Kelly stepped into the bathroom. When Max heard her turn on the shower, he crushed a Fanta and then casually asked, “How come we don’t know any other Lebanese people?”
“Bravo!” He clicked the camera. “Why should we?”
“I don’t know. Just seems like maybe we’d know at least one.”
Rasheed set up another can. “You know, Maxie, these Lebanese, they don’t know about being adaptable. They are stuck in the past always. They think they are part of the modern world because they wear shiny watches and perfumes, but they are a strange mixing of corrupt show-offs and very traditional and religious.” He looked away from Max. “Also, I don’t find interest in talking about who hates who in that country anymore.”
“That’s all they want to talk about?”
“No. Sometimes. Anyway, I don’t like when they talk about this. It’s not good to remember how they are crazy over there.

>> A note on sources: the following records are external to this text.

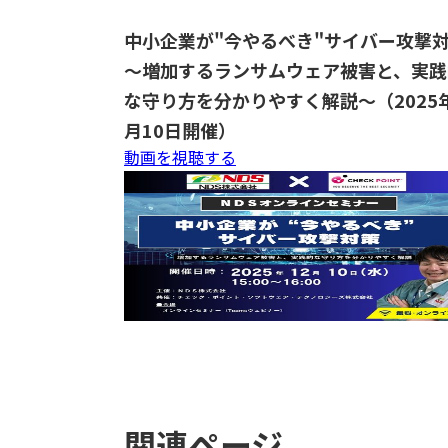
中小企業が"今やるべき"サイバー攻撃
～増加するランサムウェア被害と、実践
な守り方を分かりやすく解説～
（2025
月10日開催）
動画を視聴する
関連ページ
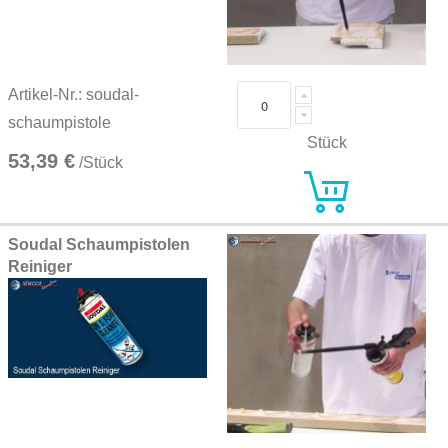
Artikel-Nr.: soudal-
schaumpistole
Stück
53,39 €
/Stück
Soudal Schaumpistolen
Reiniger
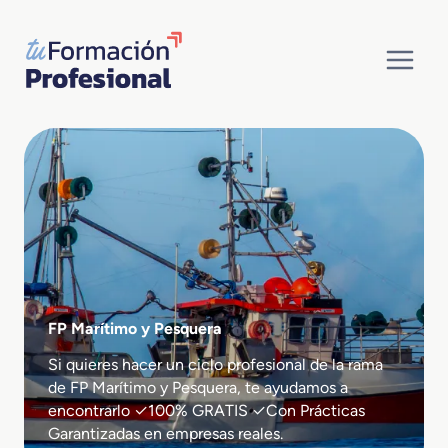
Saltar
al
contenido
FP Marítimo y Pesquera
Si quieres hacer un ciclo profesional de la rama
de FP Marítimo y Pesquera, te ayudamos a
encontrarlo ✓100% GRATIS ✓Con Prácticas
Garantizadas en empresas reales.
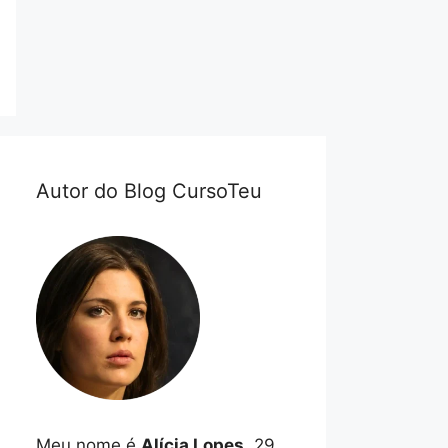
Autor do Blog CursoTeu
Meu nome é
Alícia Lopes
, 29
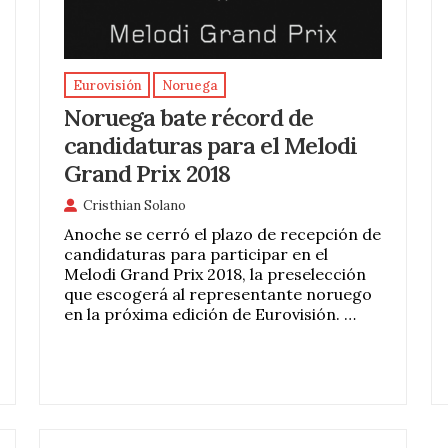
Eurovisión
Noruega
Noruega bate récord de
candidaturas para el Melodi
Grand Prix 2018
Cristhian Solano
Anoche se cerró el plazo de recepción de
candidaturas para participar en el
Melodi Grand Prix 2018, la preselección
que escogerá al representante noruego
en la próxima edición de Eurovisión. …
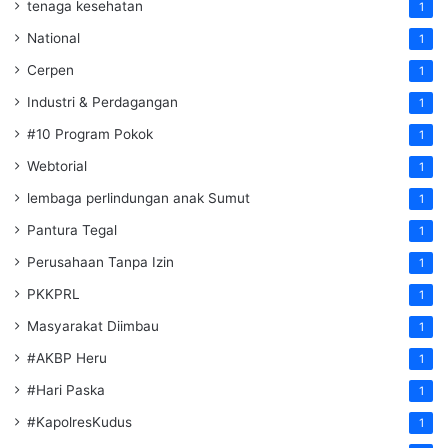
tenaga kesehatan
1
National
1
Cerpen
1
Industri & Perdagangan
1
#10 Program Pokok
1
Webtorial
1
lembaga perlindungan anak Sumut
1
Pantura Tegal
1
Perusahaan Tanpa Izin
1
PKKPRL
1
Masyarakat Diimbau
1
#AKBP Heru
1
#Hari Paska
1
#KapolresKudus
1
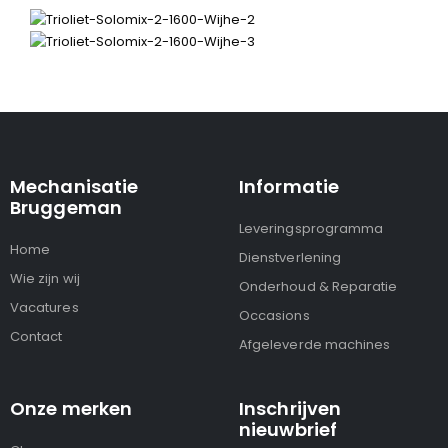
Mechanisatie
Informatie
Bruggeman
Leveringsprogramma
Home
Dienstverlening
Wie zijn wij
Onderhoud & Reparatie
Vacatures
Occasions
Contact
Afgeleverde machines
Onze merken
Inschrijven
nieuwbrief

And if I’m with Lebanese, it’s like I have to think and talk like them, like a crazy person.”
Max stood among a population of twenty-plus cans, some flattened and others bent in half, all shining their different aluminum colors. Thanks to the documentary he’d seen with Kelly, it was easy for him to imagine a country of crazy people. He remembered an old man, coated in soot and concrete dust, screaming Arabic into the camera as he dashed by. But how did those crazy people behave when not fighting? Or were they constantly fighting?
He asked, “The civil war is over, right?”
“The big one is over, sure, but there are always more wars going on, or about to go on. There is still so much hate. So much baggage and so many outside countries wanting to make a mess of everything all over again.” He set up two cans for Max and told him to stomp down on them at the same time. Before Max leaped up in the air, Rasheed leaned in closer and whispered, “This is why culture is stupid, Maxie.” He let his camera hang from his neck. “People think it unites people, but the truth is, it separates even more. We have a good life.
We don’t need culture or religion or things like this. We don’t need to swear to some kind of group or talk about past things so much. We are individuals, so why come together under a flag or something and say that because we like the same food or soccer team or politics or time of prayer that we are all the same?”